Breast cancer (BC) is the most common type of cancer in the world in women and also the leading cause of death from cancer for them [1]. According to International Agency for Research on Cancer, in 2020, between 675,493 and 694,633 women have died from breast cancer worldwide, with an age-adjusted rate of 13.6 per 100,000 [2]. By 2040, it's anticipated that due solely to population growth and an aging populace, the toll of breast cancer could soar to over 3 million new cases annually, resulting in 1 million deaths each year [3].
There are several environmental, genetic, and lifestyle risk factors. These include older age, genetic mutations to certain gens (such as BRCA1 and BRCA2), reproductive history, dense breasts, family history of BC, previous radiation therapy, exposure to certain drugs (e.g. diethylstilbestrol), smoking, alcohol intake, exposure to chemicals, hormone replacement therapy, lack of physical activity and obesity. For these latter two risk factors, changes in life style are frequently advocated [4,5]. Although a number of observational studies have suggested that exercise in conjunction with weight loss may improve outcomes for patients with breast cancer, more studies are needed to determine whether weight loss might actually improve patient outcomes [6].

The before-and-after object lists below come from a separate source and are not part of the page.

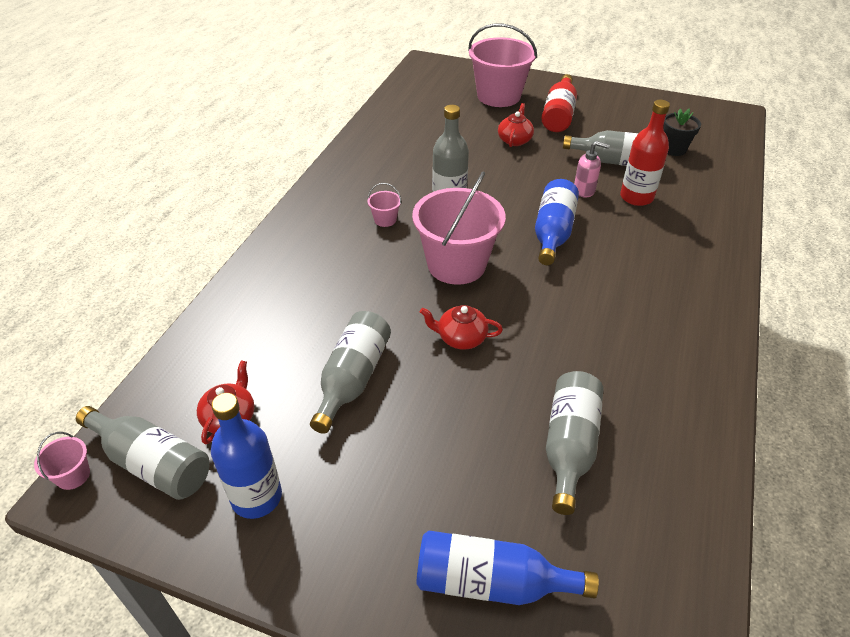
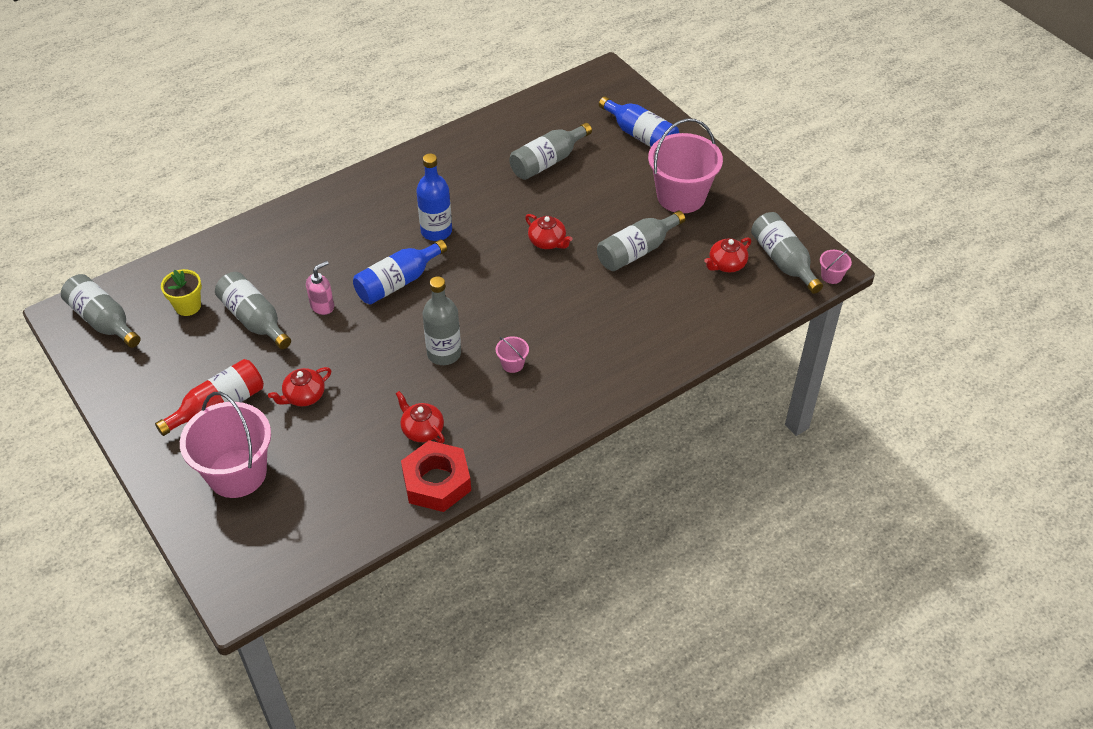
camera: 145 degrees left, 5 degrees up
(256, 497) = (731, 217): blue bottle -> blue bottle (436, 231)
(368, 138) = (437, 482): none -> red nut
(410, 156) = (422, 430): none -> red teapot
(456, 264) = (497, 294): pink bucket -> pink bucket (681, 196)
(584, 190) = (322, 306): pink soap dispenser -> pink soap dispenser turned 90 degrees clockwise
(636, 197) = (293, 278): red bottle -> none
(674, 149) = (188, 306): black flower pot -> yellow flower pot
(707, 120) = (103, 321): none -> grey bottle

Indeed, the incidence of overweight and obesity is increasing worldwide [7], and these conditions are considered risk factors for many types of cancers, possibly through modifications in metabolic activity and the immune status [8,9]. Although not completely exhaustive, body mass index (BMI) is a commonly used anthropometric parameter that relates body mass and the square of a person's height [10]. BMI is commonly used to screen for and diagnose overweight (BMI 25–29.9 kg/m2) and obesity (BMI ≥ 30 kg/m2), categorizing obesity severity into different classes [11].

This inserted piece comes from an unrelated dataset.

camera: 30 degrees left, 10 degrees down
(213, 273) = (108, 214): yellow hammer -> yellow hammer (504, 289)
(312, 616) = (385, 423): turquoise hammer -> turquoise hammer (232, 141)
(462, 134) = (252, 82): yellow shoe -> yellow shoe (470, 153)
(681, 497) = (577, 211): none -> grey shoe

It has been observed that increased BMI may be a detrimental factor for the outcome of patients with breast cancer [12]. In a large cohort study, a total of 2148 patients, including 592 premenopausal and 1556 postmenopausal individuals, were divided into subgroups based on BMI distribution. A higher BMI was significantly associated with larger tumor sizes in both premenopausal (p = 0.01) and postmenopausal women (p < 0.001) [13]. In another study, 636 women were tracked for a median period of more than 13 years. The authors found that higher BMI generally indicates a quicker recurrence of the disease and reduced survival rates. However, this relationship appeared to be more pronounced among younger women, those with progesterone receptor-negative disease, and those with a higher number of affected lymph nodes [12]. Interestingly, a meta-analysis gathered data from 12 prospective cohort studies involving 22,728,674 participants and its findings suggested a slight positive association—indicating a 2% rise in breast cancer risk with every 5 kg/m2 increase in BMI. Surprisingly, for premenopausal women, higher BMI seemed to lower breast cancer risk [14].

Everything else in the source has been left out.